Eucalyptus rhombica is a small to medium-sized tree that is endemic to a small area of south-east Queensland. It has rough, ironbark on the trunk and larger branches, smooth bark above, lance-shaped adult leaves, flower buds in groups of seven, white flowers and cup-shaped or conical fruit.

==Description==
Eucalyptus rhombica is a tree that typically grows to a height of 20 m and forms a lignotuber. It has rough grey or black ironbark on the trunk and larger branches, sometimes smooth bark on the thinner branches. Young plants and coppice regrowth have egg-shaped to broadly lance-shaped, dull bluish green leaves that are 65-100 mm long and 20-30 mm wide and petiolate. Adult leaves are lance-shaped to broadly lance-shaped, the same shade of dull greyish green on both sides, 90-150 mm long and 15-35 mm wide tapering to a petiole 15-27 mm long. The flower buds are arranged on the ends of branchlets in groups of seven on a branched peduncle 10-25 m long, the individual buds on pedicels 5-10 mm long. Mature buds are diamond-shaped, 8-14 mm long and 5-6 mm wide with a conical operculum. Flowering occurs from September to March and the flowers are white. The fruit is a woody, cup-shaped or conical capsule 7-10 mm long and wide with the valves near rim level.

What you need to do:
• a. Reproduce everything in the passage on Eucalyptus rhombica from "Eucalyptus rhombica is a small" down to "or conical fruit.".
• b. Carry on the description of Eucalyptus rhombica from its final sentence.

Provided records:
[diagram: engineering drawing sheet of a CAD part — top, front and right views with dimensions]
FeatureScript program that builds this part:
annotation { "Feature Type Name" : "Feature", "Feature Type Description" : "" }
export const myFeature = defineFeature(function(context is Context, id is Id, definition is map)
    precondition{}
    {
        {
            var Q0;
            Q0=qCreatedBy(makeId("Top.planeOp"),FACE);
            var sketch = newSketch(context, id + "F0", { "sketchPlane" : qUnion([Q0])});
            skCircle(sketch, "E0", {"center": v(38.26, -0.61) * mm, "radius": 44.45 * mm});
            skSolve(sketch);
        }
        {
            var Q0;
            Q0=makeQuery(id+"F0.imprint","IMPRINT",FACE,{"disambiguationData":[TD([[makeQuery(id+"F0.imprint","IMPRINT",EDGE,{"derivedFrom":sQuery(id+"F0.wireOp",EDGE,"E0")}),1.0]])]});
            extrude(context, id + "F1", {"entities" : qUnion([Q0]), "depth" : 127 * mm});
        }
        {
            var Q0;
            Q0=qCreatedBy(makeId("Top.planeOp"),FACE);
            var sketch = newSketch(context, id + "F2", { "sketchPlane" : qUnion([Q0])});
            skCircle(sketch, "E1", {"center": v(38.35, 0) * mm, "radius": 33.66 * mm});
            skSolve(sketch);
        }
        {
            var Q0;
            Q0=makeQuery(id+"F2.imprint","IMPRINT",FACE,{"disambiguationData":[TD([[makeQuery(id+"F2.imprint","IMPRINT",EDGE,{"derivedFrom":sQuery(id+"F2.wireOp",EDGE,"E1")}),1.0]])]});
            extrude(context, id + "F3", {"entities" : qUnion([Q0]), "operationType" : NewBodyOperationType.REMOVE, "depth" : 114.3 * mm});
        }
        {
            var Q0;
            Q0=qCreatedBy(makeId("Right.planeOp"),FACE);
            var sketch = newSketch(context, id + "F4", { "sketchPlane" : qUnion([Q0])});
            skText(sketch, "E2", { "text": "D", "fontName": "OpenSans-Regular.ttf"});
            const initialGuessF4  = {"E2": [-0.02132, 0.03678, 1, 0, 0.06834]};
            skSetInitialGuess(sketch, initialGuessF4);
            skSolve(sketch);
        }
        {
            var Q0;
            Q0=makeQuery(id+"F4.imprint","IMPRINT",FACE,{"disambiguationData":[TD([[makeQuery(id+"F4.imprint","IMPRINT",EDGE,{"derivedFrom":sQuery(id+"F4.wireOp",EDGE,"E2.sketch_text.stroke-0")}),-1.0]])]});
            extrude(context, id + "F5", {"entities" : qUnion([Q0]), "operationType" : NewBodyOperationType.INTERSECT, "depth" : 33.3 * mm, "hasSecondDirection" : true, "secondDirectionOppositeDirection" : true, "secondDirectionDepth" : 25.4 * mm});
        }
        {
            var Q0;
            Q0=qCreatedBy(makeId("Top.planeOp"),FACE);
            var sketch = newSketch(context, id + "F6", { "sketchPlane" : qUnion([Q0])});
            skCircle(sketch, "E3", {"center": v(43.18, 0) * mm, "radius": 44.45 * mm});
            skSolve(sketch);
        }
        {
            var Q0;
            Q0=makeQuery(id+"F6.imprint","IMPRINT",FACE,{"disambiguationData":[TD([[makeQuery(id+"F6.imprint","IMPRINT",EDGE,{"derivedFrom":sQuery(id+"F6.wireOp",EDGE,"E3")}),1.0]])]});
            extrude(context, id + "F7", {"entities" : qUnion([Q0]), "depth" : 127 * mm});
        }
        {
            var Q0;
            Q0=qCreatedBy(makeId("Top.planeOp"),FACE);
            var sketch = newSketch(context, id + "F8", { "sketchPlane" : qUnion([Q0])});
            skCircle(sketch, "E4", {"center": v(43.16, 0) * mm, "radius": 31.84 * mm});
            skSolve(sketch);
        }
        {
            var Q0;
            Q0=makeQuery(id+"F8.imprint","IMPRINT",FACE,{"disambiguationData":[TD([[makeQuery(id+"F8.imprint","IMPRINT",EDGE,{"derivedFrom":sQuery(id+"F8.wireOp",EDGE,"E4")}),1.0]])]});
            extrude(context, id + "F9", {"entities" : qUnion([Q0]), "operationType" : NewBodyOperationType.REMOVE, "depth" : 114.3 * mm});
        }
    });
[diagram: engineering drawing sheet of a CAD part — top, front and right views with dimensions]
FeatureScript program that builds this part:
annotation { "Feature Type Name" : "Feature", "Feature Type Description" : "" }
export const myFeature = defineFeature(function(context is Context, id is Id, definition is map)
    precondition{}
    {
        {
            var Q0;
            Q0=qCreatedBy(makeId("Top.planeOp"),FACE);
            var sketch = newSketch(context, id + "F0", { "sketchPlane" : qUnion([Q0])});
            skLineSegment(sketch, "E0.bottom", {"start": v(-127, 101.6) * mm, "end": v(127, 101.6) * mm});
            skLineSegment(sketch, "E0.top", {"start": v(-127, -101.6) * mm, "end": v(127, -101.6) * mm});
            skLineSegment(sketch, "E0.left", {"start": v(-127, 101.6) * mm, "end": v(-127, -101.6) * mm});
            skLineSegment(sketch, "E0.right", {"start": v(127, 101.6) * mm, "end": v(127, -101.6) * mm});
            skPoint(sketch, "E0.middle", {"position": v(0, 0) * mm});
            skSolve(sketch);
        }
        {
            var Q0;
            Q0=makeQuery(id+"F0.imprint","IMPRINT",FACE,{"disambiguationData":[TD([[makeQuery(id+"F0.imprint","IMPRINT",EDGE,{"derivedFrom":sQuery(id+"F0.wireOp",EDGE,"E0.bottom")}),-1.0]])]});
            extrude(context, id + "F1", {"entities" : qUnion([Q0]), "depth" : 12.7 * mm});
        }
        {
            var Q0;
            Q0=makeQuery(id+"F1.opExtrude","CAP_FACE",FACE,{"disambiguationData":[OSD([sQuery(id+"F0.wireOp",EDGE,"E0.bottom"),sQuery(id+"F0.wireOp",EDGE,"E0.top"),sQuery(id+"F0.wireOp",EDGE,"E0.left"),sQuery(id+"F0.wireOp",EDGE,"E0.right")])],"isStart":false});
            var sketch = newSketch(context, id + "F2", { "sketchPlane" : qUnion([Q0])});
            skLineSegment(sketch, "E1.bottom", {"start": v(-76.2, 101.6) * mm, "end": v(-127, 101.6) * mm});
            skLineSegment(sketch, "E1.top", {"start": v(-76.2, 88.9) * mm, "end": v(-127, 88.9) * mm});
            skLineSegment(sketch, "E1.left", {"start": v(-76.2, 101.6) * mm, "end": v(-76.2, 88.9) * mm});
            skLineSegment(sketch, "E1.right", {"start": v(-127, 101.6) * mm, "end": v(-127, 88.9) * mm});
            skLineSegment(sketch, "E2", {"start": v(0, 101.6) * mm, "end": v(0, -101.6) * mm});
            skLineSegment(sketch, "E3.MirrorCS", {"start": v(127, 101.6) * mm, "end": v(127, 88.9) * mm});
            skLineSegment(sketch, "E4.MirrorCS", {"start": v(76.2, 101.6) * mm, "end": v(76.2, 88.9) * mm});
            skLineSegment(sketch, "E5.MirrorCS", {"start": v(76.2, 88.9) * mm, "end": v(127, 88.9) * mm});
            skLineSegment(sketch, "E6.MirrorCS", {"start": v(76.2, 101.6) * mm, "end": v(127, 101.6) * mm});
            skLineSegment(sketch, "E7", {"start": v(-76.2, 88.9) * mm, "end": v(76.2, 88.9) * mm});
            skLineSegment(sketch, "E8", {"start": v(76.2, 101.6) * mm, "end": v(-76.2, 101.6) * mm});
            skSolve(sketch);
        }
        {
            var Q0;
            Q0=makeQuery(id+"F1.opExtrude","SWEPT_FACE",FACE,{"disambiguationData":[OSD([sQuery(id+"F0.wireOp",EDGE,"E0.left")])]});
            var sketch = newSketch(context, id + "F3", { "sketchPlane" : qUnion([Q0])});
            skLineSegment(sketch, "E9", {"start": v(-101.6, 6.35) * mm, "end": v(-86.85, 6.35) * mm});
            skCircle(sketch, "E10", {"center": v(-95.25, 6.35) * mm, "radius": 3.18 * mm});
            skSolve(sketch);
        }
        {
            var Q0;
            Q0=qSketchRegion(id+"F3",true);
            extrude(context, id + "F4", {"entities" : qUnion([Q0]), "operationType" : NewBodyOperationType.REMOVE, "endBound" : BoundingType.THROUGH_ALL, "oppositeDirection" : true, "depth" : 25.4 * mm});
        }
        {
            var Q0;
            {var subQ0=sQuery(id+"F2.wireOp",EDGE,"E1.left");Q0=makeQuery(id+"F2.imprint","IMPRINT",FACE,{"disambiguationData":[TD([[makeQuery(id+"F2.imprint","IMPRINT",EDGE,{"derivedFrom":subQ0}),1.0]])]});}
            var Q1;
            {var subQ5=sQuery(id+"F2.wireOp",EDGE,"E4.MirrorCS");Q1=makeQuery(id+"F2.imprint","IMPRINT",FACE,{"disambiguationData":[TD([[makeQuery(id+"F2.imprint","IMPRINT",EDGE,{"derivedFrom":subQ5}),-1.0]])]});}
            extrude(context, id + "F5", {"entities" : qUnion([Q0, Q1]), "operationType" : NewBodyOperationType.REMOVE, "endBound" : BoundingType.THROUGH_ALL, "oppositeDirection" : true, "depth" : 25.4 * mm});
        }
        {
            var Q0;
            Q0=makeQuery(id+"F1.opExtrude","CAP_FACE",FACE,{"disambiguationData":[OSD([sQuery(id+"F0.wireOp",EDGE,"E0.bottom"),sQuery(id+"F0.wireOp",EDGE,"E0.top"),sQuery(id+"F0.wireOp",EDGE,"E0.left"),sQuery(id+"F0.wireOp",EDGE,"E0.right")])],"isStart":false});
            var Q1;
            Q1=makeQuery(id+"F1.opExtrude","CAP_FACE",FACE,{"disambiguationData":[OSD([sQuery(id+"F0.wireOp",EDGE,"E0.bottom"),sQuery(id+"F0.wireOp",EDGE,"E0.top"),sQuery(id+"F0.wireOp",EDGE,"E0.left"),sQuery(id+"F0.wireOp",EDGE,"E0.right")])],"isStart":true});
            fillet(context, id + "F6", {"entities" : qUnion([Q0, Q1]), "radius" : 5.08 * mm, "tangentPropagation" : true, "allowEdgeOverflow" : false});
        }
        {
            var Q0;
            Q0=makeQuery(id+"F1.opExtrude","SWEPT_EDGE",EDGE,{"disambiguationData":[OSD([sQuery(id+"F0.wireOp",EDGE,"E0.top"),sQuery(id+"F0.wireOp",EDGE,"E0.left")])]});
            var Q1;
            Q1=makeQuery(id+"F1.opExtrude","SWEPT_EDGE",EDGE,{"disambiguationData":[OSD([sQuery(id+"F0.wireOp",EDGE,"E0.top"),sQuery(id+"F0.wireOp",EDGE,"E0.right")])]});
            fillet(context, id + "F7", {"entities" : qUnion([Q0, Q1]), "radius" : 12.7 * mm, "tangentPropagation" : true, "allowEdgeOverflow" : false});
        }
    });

Answers:
• a.
Eucalyptus rhombica is a small to medium-sized tree that is endemic to a small area of south-east Queensland. It has rough, ironbark on the trunk and larger branches, smooth bark above, lance-shaped adult leaves, flower buds in groups of seven, white flowers and cup-shaped or conical fruit.

• b.
==Taxonomy and naming==
Eucalyptus rhombica was first formally described in 1994 by Anthony Bean and Ian Brooker in the journal Austrobaileya from material collected in the Hungry Hills State Forest near Ceratodus. The specific epithet (rhombica) is from the Latin rhombicus, referring to the shape of the flower buds.

==Distribution and habitat==
This eucalypt is restricted to three areas near Toowoomba, Gayndah and Taroom, where it grows in sandy soil.

==Conservation status==
This eucalypt is listed as "least concern" under the Queensland Government Nature Conservation Act 1992.